Elsewhere, the white bryony is still attracting a mass of bees. You can just see one zipping off in the top right hand corner of the photo.

And in the category of ‘once seen, never unseen’, I have decided that some of the ivy-strewn headstones look as if they’re wearing hats. You’re welcome.

Some of the paths are covered with crispy brown leaves, which would be very autumnal except that it’s a month too early. These are the leaves of the horse chestnuts, desiccated by the work of the leaf-miner caterpillars.

But how atmospheric the woodland paths are at this time of year!

And finally, here is an interesting grave.

This is, however, a very confusing grave. What’s with the parachute, and how is it related to Harry Gardner, Lyceum clown? The parachute actually belongs to Captain Alex E Smith, the ‘friend’ whose name is at the bottom of the tombstone – Captain Smith was a pilot and parachutist for the balloon company of C. G Spencer and Sons. However, Smith’s wife, a parachutist known as ‘Countess S’, is also buried in the tomb although by the time she died in 1936 the tombstone was full, and so she is not mentioned. I think that the descending figure looks rather like a young woman, even so (and so does the author of this very informative piece, R. A. Davenport).

But what of Harry Gardner? He was born Edward Gardner, and seems to have specialised in pantomime, in particular being praised for his appearance as a polar bear in Aladdin in 1909-10. The Era, the show business newspaper of the time, notes that ‘‘Mr Harry Gardner’s realistic Polar Bear should be selected for warm praise’. I have some doubts about how realistic the polar bear was, and indeed about what an Arctic animal was doing in Aladdin in the first place, but I am willing, as always, to suspend my disbelief. Gardner went on to appear in Dick Whittington and his Cat (1911-12), The Forty Thieves(1912-13), Babes in the Wood (1913-14), Jack and the Beanstalk (1915-16) and finally Mother Goose (1916-17). Gardner died during the run of the final pantomime in 1917, at an estimated age of 66 years old. The Era noted that he’d died ‘after a short illness’.
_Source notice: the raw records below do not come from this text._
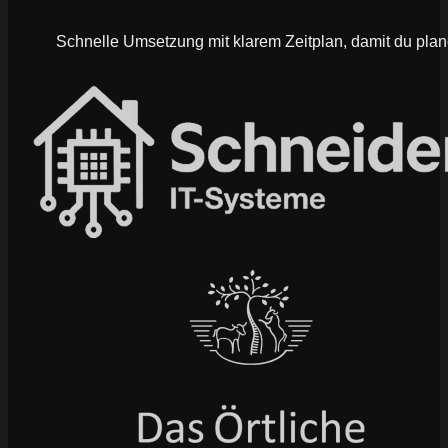
Schnelle Umsetzung mit klarem Zeitplan, damit du plan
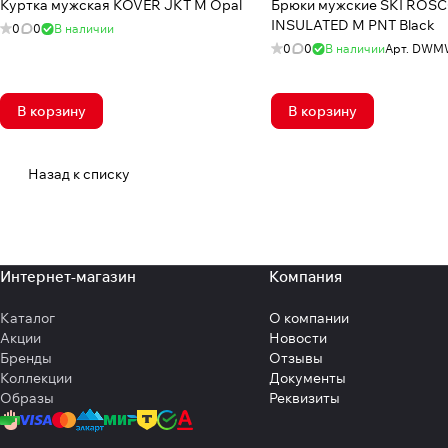
Куртка мужская KOVER JKT M Opal
Брюки мужские SKI ROS
INSULATED M PNT Black
0
0
В наличии
0
0
В наличии
Арт.
DWM
В корзину
В корзину
Назад к списку
Интернет-магазин
Компания
Каталог
О компании
Акции
Новости
Бренды
Отзывы
Коллекции
Документы
Образы
Реквизиты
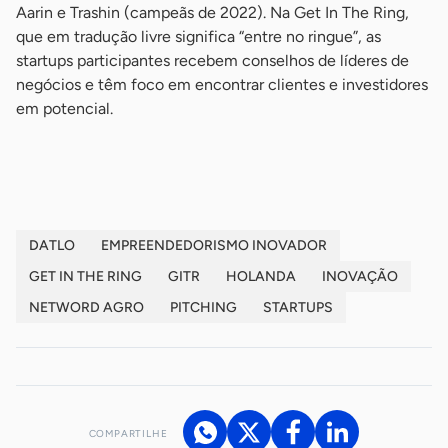
Aarin e Trashin (campeãs de 2022). Na Get In The Ring,
que em tradução livre significa “entre no ringue”, as
startups participantes recebem conselhos de líderes de
negócios e têm foco em encontrar clientes e investidores
em potencial.
-
DATLO
EMPREENDEDORISMO INOVADOR
GET IN THE RING
GITR
HOLANDA
INOVAÇÃO
NETWORD AGRO
PITCHING
STARTUPS
COMPARTILHE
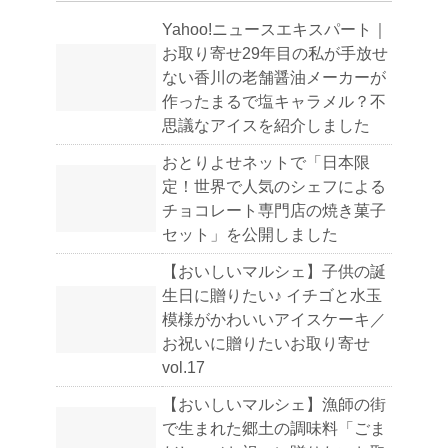
Yahoo!ニュースエキスパート｜
お取り寄せ29年目の私が手放せ
ない香川の老舗醤油メーカーが
作ったまるで塩キャラメル？不
思議なアイスを紹介しました
おとりよせネットで「日本限
定！世界で人気のシェフによる
チョコレート専門店の焼き菓子
セット」を公開しました
【おいしいマルシェ】子供の誕
生日に贈りたい♪ イチゴと水玉
模様がかわいいアイスケーキ／
お祝いに贈りたいお取り寄せ
vol.17
【おいしいマルシェ】漁師の街
で生まれた郷土の調味料「ごま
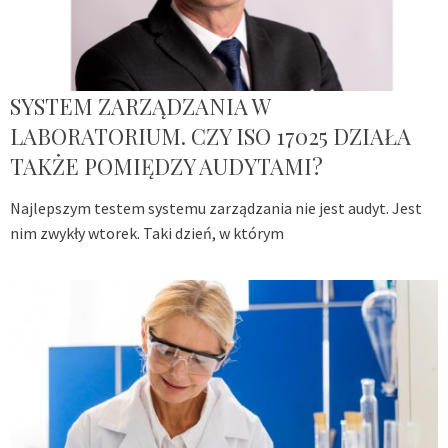
SYSTEM ZARZĄDZANIA W
LABORATORIUM. CZY ISO 17025 DZIAŁA
TAKŻE POMIĘDZY AUDYTAMI?
Najlepszym testem systemu zarządzania nie jest audyt. Jest
nim zwykły wtorek. Taki dzień, w którym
I find myself wondering what Gardner did to support himself when he wasn’t appearing in a pantomime. What were the job opportunities for out of work clowns? And what of his wife, Alice Louisa, who seems to have disappeared without trace. Cemeteries can be so enigmatic sometimes, with their hints of lives past and their unanswered questions. Maybe that’s why I love them so much.

1 thought on “An Early Autumn Walk in St Pancras and Islington Cemetery

  1. Ann Bronkhorst

    Hurray, you have found ‘Studied Monuments’, a fascinating source of the history of past/passed people at rest in your local cemetery.